The immense breadth of the data can become somewhat beguiling in and of itself, so in a pair of ESG Video Capsules I want to parse out a few key research nuggets and expand on what they mean for infrastructure vendors. Part 1 is posted here and Part 2 will be posted next week. What’s in the videos? Speaking very colloquially and briefly, I cover what certain findings from the research mean for the infrastructure vendor community; in this first video I look at the demands that two very-fast-growing things—cybersecurity and the cloud—make of those vendors. The demands may seem simple, obvious even, but I see vendors ignoring them (at their peril) every day.
Thanks for watching.
Hello, this is Mark Peters, Practice Director for Infrastructure here at ESG. ESG's annual Spending Intentions Research is like a State of the Union for IT. The report is available on our website. But being so broad, the research headlines alone can be captivating. So here, I'll look behind a couple of findings to elaborate what they mean for infrastructure vendors. After all, it's generally reassuring for vendors to know that 53% of respondents expect their overall IT spending to be higher in 2017 than 2016, most by 5% or more. But that only translates to business if vendors play, and play appropriately, in the right spaces.
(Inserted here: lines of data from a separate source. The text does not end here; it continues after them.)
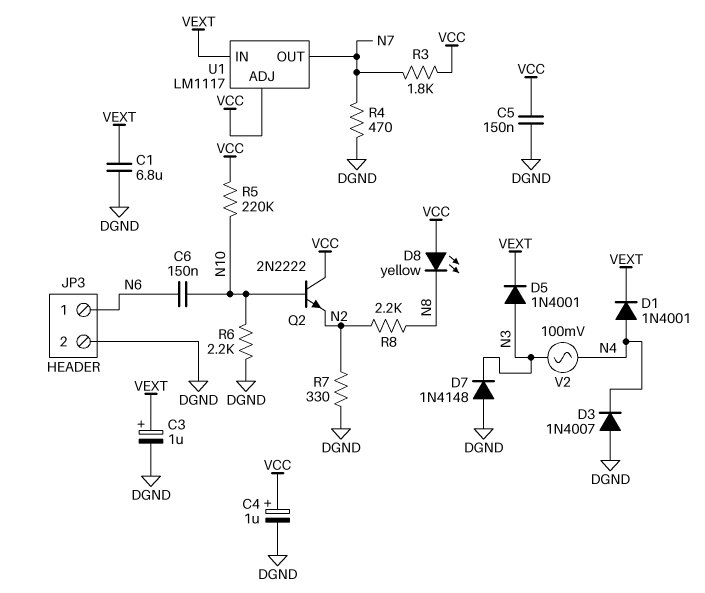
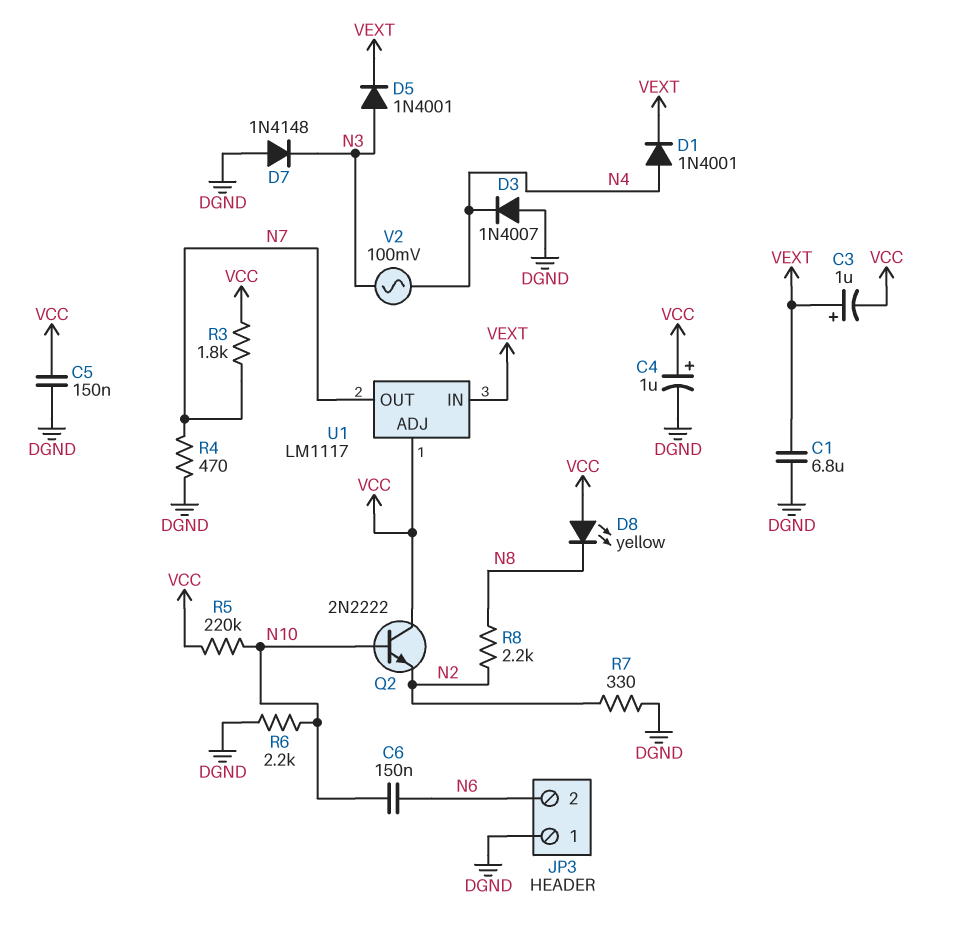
C3: 1uF (plus VEXT, minus DGND) -> 1uF (plus VEXT, minus VCC)
JP3 pin 1: N6 -> DGND
JP3 pin 2: DGND -> N6

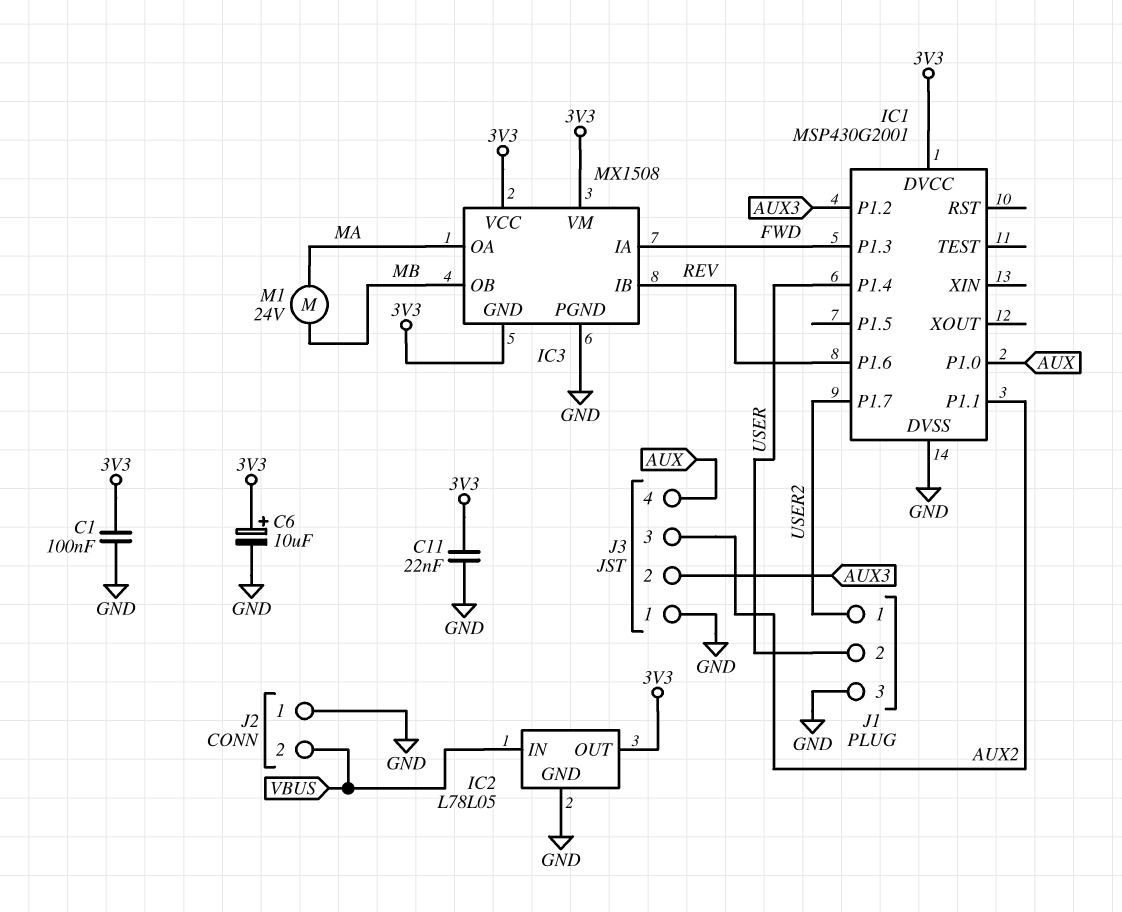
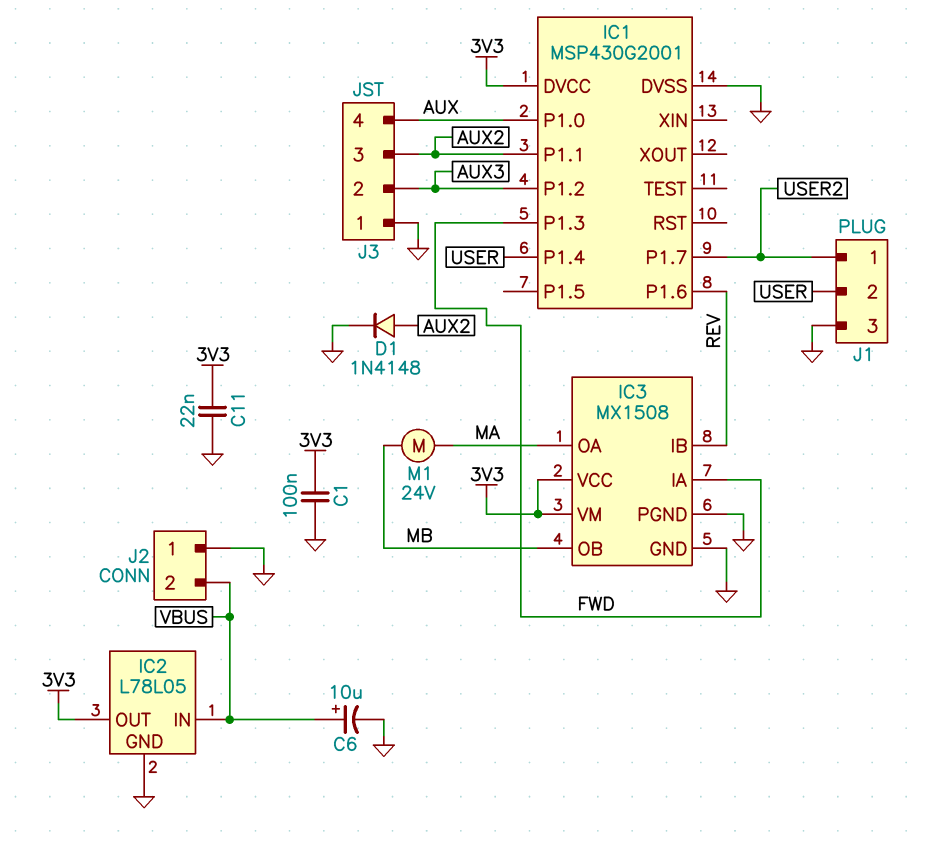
C6: 10uF (plus 3V3, minus GND) -> 10uF (plus VBUS, minus GND)
D1: none -> diode 1N4148 (A AUX2, K GND)
IC3 pin GND: 3V3 -> GND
Let's start with some data. The biggest relative spending growth this year versus last is for cybersecurity, which is also far and away, the biggest IT "meta trend." Other significant 2017 growth occurs in BI and analytics, cloud, and mobility.
What's the meaning for vendors? All infrastructure hardware and management vendors must have a commentary and opinion on these topics, whether they directly compete in each arena or not. Relevance and insights beget value.
What about cloud? Ninety-three percent of organizations already use the public cloud or have plans to. Moreover, four out of five users at least consider cloud for net new apps, either a "cloud-first" approach or a willingness to evaluate both cloud and on-premises. And the meaning here? All vendors needs to acknowledge, embrace, and/or compete in and with the de-facto, hybrid IT world. It's not a fad, it's a fact. Now I said, these were implications for vendors so they, in turn, can better serve the end-users that gave us these insights in the first place.